**Task details**
Return the lines exactly as they stand, from the first of the material through the line containing "thumb tip: (160, 178)".
************
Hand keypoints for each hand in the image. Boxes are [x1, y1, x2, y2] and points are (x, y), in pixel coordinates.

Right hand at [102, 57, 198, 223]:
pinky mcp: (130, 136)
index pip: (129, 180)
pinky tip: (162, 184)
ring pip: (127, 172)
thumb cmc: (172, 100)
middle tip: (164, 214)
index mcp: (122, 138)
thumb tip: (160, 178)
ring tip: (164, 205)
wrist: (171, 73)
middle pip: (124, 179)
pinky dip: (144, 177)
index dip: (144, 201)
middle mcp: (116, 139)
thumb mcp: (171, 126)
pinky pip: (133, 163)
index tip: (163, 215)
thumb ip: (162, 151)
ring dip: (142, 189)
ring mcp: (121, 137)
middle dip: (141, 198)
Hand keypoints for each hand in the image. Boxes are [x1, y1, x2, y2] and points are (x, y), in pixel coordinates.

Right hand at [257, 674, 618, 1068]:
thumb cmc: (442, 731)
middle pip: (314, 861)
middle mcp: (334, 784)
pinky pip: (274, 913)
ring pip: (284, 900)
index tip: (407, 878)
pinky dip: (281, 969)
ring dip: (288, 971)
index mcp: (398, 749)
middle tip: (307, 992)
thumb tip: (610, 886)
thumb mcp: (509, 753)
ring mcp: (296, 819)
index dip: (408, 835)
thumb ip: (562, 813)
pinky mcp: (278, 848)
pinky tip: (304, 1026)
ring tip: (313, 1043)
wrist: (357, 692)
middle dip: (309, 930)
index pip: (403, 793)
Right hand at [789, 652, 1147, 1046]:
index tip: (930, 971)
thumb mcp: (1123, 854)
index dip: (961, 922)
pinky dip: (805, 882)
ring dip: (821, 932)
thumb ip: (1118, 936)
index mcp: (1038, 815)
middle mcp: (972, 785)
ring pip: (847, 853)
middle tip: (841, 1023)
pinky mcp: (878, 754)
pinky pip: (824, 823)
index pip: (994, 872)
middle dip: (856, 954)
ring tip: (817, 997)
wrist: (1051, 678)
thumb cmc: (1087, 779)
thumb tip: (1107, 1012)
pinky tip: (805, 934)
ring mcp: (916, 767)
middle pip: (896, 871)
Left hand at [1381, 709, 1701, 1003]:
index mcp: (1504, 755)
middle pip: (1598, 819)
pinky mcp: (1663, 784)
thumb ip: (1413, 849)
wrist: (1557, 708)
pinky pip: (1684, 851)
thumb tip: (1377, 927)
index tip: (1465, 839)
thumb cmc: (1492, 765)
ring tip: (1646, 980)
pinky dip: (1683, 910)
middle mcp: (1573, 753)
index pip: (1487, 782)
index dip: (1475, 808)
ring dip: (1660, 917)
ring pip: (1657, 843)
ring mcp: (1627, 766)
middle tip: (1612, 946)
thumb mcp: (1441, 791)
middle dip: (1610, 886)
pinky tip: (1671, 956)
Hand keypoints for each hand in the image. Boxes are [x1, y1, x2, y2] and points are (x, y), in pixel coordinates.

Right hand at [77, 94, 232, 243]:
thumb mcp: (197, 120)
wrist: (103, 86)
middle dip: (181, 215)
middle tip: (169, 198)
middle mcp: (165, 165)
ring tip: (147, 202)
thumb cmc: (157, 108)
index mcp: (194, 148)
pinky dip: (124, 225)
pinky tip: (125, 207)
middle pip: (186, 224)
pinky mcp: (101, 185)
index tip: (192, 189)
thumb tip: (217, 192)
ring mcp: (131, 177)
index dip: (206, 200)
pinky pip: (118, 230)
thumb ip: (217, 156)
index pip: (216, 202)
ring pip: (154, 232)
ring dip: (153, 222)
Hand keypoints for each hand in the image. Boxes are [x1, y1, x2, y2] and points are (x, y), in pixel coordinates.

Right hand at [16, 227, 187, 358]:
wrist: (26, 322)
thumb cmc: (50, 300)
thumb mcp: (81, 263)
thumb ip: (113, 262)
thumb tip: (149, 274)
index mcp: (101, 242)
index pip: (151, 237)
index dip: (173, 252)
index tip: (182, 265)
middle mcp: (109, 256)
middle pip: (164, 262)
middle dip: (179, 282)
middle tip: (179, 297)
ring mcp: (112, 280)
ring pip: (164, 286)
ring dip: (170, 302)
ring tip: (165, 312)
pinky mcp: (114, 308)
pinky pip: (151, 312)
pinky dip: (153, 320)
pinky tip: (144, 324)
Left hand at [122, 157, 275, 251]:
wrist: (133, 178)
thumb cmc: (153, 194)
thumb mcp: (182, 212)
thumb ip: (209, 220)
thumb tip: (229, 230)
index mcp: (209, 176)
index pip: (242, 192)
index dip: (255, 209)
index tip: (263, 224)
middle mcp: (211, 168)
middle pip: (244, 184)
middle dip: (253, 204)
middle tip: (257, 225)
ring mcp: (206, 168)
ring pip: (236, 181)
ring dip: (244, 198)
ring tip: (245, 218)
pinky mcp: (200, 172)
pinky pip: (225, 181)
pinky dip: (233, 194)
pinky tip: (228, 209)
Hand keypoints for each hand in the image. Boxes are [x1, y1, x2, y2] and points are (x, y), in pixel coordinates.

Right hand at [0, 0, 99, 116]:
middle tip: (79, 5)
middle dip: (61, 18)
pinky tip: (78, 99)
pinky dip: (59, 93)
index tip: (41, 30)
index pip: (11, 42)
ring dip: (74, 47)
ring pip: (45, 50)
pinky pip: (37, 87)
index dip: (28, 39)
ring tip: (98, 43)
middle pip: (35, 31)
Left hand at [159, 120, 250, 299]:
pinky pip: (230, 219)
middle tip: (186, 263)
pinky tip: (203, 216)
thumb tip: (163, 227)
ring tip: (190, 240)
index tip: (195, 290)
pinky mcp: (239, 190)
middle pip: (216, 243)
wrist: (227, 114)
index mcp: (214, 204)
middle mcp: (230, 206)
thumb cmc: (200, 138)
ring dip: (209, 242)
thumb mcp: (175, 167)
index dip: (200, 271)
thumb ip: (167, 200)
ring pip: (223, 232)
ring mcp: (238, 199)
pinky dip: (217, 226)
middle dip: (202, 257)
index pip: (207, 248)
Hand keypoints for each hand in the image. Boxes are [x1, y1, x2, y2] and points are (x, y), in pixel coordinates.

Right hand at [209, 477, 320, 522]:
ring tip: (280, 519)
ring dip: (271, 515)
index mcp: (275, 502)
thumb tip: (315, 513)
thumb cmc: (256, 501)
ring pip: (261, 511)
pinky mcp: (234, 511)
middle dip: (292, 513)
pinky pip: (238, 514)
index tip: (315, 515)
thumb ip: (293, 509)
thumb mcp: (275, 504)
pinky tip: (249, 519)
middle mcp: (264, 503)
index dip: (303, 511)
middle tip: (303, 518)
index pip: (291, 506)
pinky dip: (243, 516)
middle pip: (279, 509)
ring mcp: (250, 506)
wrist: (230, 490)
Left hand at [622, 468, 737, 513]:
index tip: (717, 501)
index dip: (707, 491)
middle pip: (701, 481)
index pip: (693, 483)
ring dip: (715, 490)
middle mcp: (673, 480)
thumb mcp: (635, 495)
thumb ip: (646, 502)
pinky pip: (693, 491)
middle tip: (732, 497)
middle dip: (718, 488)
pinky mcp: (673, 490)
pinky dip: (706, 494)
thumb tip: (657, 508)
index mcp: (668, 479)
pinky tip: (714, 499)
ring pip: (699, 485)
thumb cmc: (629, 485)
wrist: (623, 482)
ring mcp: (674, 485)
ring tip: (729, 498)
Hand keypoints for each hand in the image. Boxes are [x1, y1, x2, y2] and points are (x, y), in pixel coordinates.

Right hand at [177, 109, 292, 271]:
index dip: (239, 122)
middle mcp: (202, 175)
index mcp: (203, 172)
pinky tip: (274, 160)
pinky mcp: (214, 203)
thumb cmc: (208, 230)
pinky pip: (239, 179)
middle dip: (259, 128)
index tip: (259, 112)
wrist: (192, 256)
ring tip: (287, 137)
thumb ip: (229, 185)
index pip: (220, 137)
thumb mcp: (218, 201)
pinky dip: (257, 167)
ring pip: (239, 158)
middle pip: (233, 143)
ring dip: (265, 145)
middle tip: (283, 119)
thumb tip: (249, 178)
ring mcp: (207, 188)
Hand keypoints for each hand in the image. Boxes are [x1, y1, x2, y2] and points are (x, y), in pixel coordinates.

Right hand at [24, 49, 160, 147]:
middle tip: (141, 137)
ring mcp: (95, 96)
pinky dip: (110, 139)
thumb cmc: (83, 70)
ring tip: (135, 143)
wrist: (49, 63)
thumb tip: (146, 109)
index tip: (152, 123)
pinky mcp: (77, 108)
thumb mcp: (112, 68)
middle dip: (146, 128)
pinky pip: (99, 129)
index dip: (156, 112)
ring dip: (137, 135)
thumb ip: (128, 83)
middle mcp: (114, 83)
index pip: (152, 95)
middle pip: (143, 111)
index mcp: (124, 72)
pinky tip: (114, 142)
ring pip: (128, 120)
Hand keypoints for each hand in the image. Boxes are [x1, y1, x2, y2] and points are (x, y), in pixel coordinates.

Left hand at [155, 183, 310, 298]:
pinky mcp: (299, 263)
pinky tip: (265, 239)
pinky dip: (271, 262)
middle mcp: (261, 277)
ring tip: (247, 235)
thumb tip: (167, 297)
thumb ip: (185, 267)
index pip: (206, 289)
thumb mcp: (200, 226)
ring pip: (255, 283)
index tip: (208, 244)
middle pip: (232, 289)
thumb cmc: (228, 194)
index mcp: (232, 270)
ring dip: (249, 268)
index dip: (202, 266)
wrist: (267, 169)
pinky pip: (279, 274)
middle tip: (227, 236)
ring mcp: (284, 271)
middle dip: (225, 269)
************
**Answer to the problem**
Hand keypoints for each hand in the image. Boxes are [x1, y1, x2, y2] and points are (x, y), in pixel coordinates.

Right hand at [102, 57, 198, 223]:
pinky mcp: (130, 136)
index pip: (129, 180)
pinky tip: (162, 184)
ring pip: (127, 172)
thumb cmc: (172, 100)
middle tip: (164, 214)
index mcp: (122, 138)
thumb tip: (160, 178)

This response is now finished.